Let Nas Down. Qui J. Cole racconta della sua avventura alla Roc Nation e di come abbia deluso Nas, suo idolo sin da piccolo. Tutto nasce con la preparazione dell’album di debutto: Cole cercava il primo singolo per la radio e dopo il rifiuto ricevuto da Jay-Z per “Who dat” e “Blow up” i due decidono di puntare su “Work out”. Quando, però, Cole parlerà con il produttore No I.D., scoprirà che Nas ha ascoltato “Work out” e che ne è rimasto deluso. Spiace per Nas, ma senza “Work out”, certificato doppio Platino, J. Cole non sarebbe probabilmente a questo secondo album.
Born Sinner. Arriviamo adesso a riepilogare il punto centrale dell’album: Cole si lascia trasportare dal peccato, ma questo album è la sua redenzione. Il nostro Jermaine non si lascia corrompere da soldi e macchine come molti rapper, ma scrivendo col cuore ai suoi fan sa di potersi riscattare. A James Fauntleroy (sottovalutato cantante dei Cocaine 80s) l’onore del ritornello, che inizia proprio con il coro iniziale sentito in “Villuminati”, ad intendere come “la vita ruoti in un cerchio”.
Ora, un ultimo sforzo e passiamo in rapida rassegna le tracce della deluxe edition, che costituiscono anche la terza parte dei “Truly yours”, gli Ep che J. Cole ha reso disponibili nell’attesa dell’album
Miss America. Era il primo singolo programmato per l’album, una denuncia sullo stato degli U.S.A. e del rap. Ingiustamente snobbato dal mercato, è stato declassato a singolo promozionale.
New York Times. Grande collaborazione con 50 Cent e Bas, trovo difficile capire perchè sia solo nella deluxe edition.
Is She Gon Pop. Incentrato sulla seduzione di una donna, è una canzone che non colpisce molto neanche dal punto di vista musicale.
Niggaz Know. Seguendo le orme del suo maestro Jay-Z, J. Cole condisce questa canzone con varie citazioni prese da Notorious B.I.G. Sicuramente è un brano che potrebbe diventare un singolo di successo!
Sparks Will Fly. Una canzone d’amore piuttosto particolare con la brava Jhené Aiko, che quest’anno sentiremo col suo primo album via Def Jam.

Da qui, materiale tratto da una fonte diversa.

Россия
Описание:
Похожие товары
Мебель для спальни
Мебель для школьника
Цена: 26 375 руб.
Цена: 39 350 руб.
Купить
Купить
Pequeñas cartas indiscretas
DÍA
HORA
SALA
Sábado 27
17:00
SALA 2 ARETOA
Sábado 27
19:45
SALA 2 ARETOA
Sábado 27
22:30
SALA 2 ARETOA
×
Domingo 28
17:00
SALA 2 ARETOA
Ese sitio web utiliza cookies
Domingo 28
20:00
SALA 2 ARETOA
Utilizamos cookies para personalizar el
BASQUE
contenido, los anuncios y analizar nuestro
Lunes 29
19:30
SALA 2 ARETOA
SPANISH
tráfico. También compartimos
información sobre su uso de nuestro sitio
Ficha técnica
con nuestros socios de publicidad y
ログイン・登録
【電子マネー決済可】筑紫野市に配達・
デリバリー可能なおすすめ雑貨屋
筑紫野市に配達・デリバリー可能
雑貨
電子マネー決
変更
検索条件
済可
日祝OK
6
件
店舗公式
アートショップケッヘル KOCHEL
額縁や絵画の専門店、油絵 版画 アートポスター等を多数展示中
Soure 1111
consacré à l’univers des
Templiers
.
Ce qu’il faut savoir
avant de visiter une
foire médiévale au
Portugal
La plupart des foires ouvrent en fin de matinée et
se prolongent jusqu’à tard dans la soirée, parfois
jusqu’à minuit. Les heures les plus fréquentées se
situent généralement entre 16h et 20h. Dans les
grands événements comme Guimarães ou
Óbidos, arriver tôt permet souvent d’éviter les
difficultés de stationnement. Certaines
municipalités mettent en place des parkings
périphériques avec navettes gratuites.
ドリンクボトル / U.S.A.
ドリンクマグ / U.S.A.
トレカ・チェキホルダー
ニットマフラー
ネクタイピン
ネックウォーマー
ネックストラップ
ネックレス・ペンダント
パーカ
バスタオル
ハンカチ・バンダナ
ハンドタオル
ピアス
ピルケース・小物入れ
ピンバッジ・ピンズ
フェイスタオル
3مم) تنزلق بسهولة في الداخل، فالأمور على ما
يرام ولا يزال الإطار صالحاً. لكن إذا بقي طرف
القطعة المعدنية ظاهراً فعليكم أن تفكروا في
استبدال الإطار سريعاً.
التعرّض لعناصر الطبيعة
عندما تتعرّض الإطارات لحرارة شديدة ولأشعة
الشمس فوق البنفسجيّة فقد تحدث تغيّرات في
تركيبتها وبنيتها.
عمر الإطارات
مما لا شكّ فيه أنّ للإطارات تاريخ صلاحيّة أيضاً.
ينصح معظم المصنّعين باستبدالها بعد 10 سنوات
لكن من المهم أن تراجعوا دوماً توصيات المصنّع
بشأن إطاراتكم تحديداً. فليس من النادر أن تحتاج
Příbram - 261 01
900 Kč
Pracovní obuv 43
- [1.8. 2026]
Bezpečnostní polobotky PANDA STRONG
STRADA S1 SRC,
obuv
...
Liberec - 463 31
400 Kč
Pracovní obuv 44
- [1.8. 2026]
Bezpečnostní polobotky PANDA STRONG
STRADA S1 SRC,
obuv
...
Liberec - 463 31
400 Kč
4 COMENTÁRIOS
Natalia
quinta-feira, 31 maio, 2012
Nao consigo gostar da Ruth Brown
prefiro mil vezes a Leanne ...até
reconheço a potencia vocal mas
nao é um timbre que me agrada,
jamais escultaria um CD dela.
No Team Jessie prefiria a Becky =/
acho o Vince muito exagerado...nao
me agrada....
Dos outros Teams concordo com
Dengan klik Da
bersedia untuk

Personalmente, nel complesso trovo l’album discreto, ma non eccezionale. Un 7 su 10. Ci sono tracce che brillano, in cui il flow è da Rapper-Dio e si potrebbe avvisare subito la RIAA, l’ente che certifica i singoli e gli album negli Stati Uniti, di preparare una targa per l’Oro o il Platino. Ma Cole si aspetta che questo album diventi un moderno classico. Non ci scommetterei molto su questo pronostico, ma l’abilità c’è e col tempo l’MC potrà sicuramente “vantarsi di essere come Hov” (“Villuminati”)!